LabVIEW

cancel
Showing results for 
Search instead for 
Did you mean: 

Darren's Weekly Nugget 08/10/2009

The Parallel For Loop is one of my favorite new features of LabVIEW 2009.  With most desktop computers containing two or more processors these days, it's nice that LabVIEW already enables us to write parallel code without a second thought.  But the Parallel For Loop takes things one step further by allowing us to configure some For Loops to run their iterations in parallel across multiple processors.  You can check out the link above for a complete description of the feature, but I figured I'd focus on one specific tip for using the Parallel For Loop that I think needs extra attention.  When you run the Parallel For Loop Detector (Tools > Profile > Find Parallelizable Loops...), it will detect all For Loops in your code that could potentially be parallelized.  You can run this option from the toolbar of a project to analyze all VIs in the project, or from the toolbar of a VI to analyze just that VI.  When you browse the results of this analysis, be careful about nested loops.  The Parallel For Loop Detector will detect *any* loop that could be parallelized, but as a general rule, you'll want to avoid parallelizing a loop that resides within another loop that can be parallelized.  This is because there is some extra overhead before and after the loop execution that is responsible for setting up the parallel iterations, then combining the results once the iterations are complete.  This overhead is negligible for a top-level loop because it only happens once.  But for a nested loop, that overhead will occur every time the nested loop runs, and the parallelism overhead may end up taking more execution time than just letting the loop run serially in the first place.  So I recommend sticking with parallelizing only top-level loops, or at the very least, benchmarking your code if you decide to parallelize nested loops.

Message Edited by Support on 08-10-2009 02:09 PM
Message 1 of 12
(8,063 Views)

Darren wrote:

But the Parallel For Loop takes things one step further by allowing us to configure some For Loops to run their interations in parallel across multiple processors. 


I'm not sure I understood this correctly.

I understand that if you have two loops running in parallel, and have two processors, you can have each loop run on a different processor.

But are you saying you can have multiple processors working on a single loop?

I didn't even think that was possible.... but then again I dont know a lot of things Smiley Very Happy

Cory K
Message 2 of 12
(7,998 Views)

Nested loops:

Well, the issue with overhead should have something to do with the number of iterations.
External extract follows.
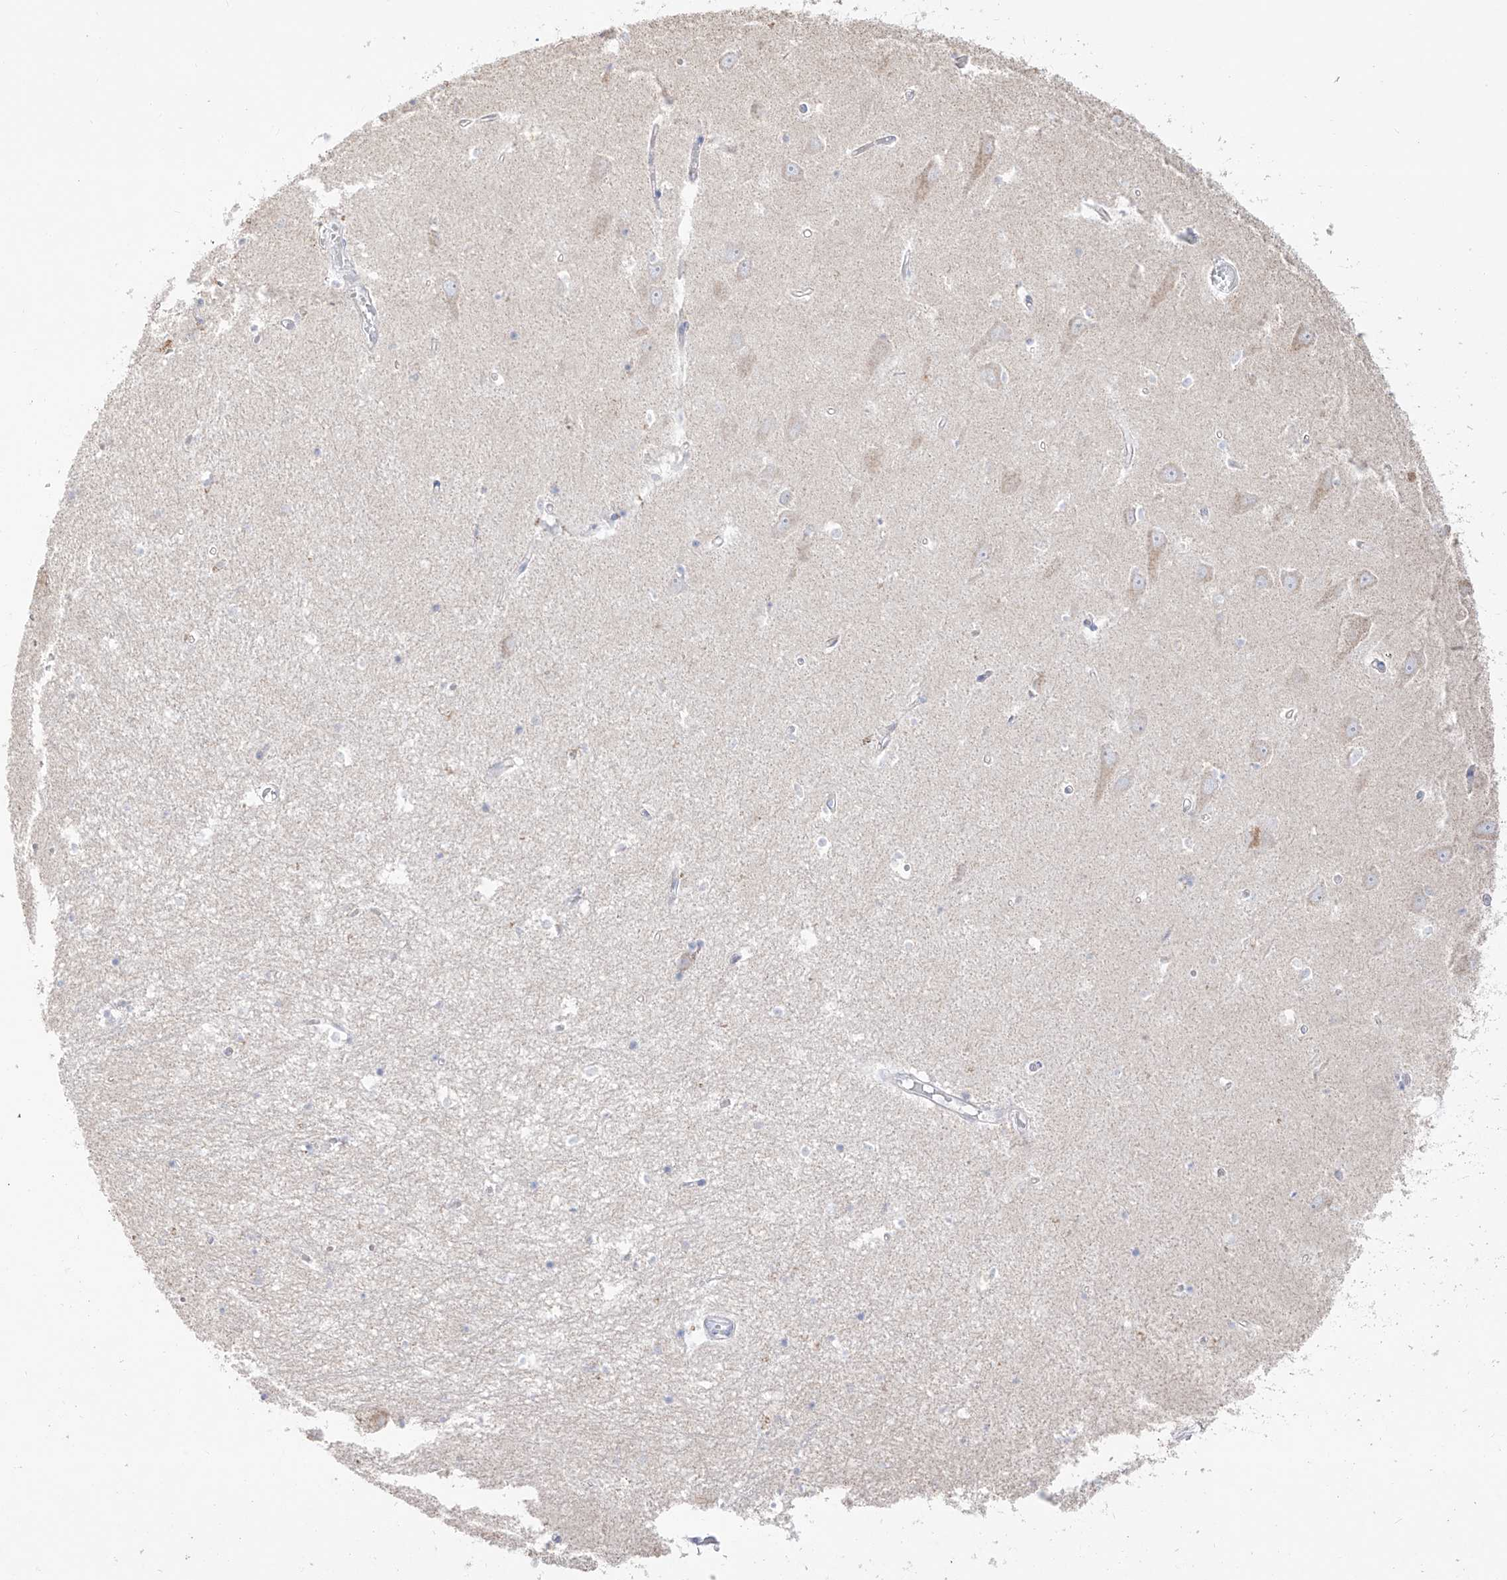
{"staining": {"intensity": "negative", "quantity": "none", "location": "none"}, "tissue": "hippocampus", "cell_type": "Glial cells", "image_type": "normal", "snomed": [{"axis": "morphology", "description": "Normal tissue, NOS"}, {"axis": "topography", "description": "Hippocampus"}], "caption": "IHC of unremarkable hippocampus displays no staining in glial cells.", "gene": "RCHY1", "patient": {"sex": "male", "age": 70}}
So if I would have a outer loop with n=4 and an inner loop with n=incredible large number, it would be advisable to paralleize the inner loop? The same would go for any loop that only iterates a small number (can you give some benchmarks on this, please), the overhaed would not get us the speed increase of the muti-core performance.

 

Anyhow, it is really amazing how NI is trying to get most out of modern multicore PC's.

 

Felix

0 Kudos
Message 3 of 12
(7,989 Views)

Cory:  Yes, in LabVIEW 2009, you can have multiple processors running different iterations of the same For Loop at the same time.  Pretty cool, huh?  🙂

 

Felix:  For most cases, it would still be preferable to only parallelize the outer loop, as you would still see the benefits of parallelism because each of the instances of the nested loop would be running on a different processor.  Now for an extreme case, like if you have an outer loop that only runs twice, an inner loop that runs millions of times, and an octal-core PC, then yes, I think it would make more sense to parallelize the nested loop.  But I would argue that this is a corner case, and would be easily recognized with the benchmarking I recommended in my original post.  🙂

Message 4 of 12
(7,974 Views)

Cory K wrote:

Darren wrote:

But the Parallel For Loop takes things one step further by allowing us to configure some For Loops to run their interations in parallel across multiple processors. 
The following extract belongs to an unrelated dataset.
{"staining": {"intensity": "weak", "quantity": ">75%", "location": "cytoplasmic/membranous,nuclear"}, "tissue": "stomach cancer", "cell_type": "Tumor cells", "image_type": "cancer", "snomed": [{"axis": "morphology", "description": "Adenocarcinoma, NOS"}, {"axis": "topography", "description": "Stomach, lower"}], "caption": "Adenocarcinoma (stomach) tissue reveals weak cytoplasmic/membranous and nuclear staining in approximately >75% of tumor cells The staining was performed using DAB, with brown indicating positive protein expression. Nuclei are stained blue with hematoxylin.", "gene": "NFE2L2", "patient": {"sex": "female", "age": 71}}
I'm not sure I understood this correctly.

I understand that if you have two loops running in parallel, and have two processors, you can have each loop run on a different processor.

But are you saying you can have multiple processors working on a single loop?

I didn't even think that was possible.... but then again I dont know a lot of things Smiley Very Happy


Bingo!

 

Yes in older version of LV you could split your huge array into multiple parts and pass each peice to a seprate For loop. By doing this you could get all of the CPU crunching the same pile. But with LV 2009, LV will do this For you!

 

Ben

Retired Senior Automation Systems Architect with Data Science Automation LabVIEW Champion Knight of NI and Prepper LinkedIn Profile YouTube Channel
Message 5 of 12
(7,971 Views)

Cory K wrote:

But are you saying you can have multiple processors working on a single loop?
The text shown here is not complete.